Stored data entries
────────────────────────────────────────
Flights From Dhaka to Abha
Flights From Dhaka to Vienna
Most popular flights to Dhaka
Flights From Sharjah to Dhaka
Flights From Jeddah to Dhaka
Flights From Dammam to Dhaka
────────────────────────────────────────
**To-do item:**
Exactly the lines from the one that holds "Flights From Dhaka to Vienna" through the final line of the records above should be written out, and only those.

**Answer box:**
Flights From Dhaka to Vienna
Most popular flights to Dhaka
Flights From Sharjah to Dhaka
Flights From Jeddah to Dhaka
Flights From Dammam to Dhaka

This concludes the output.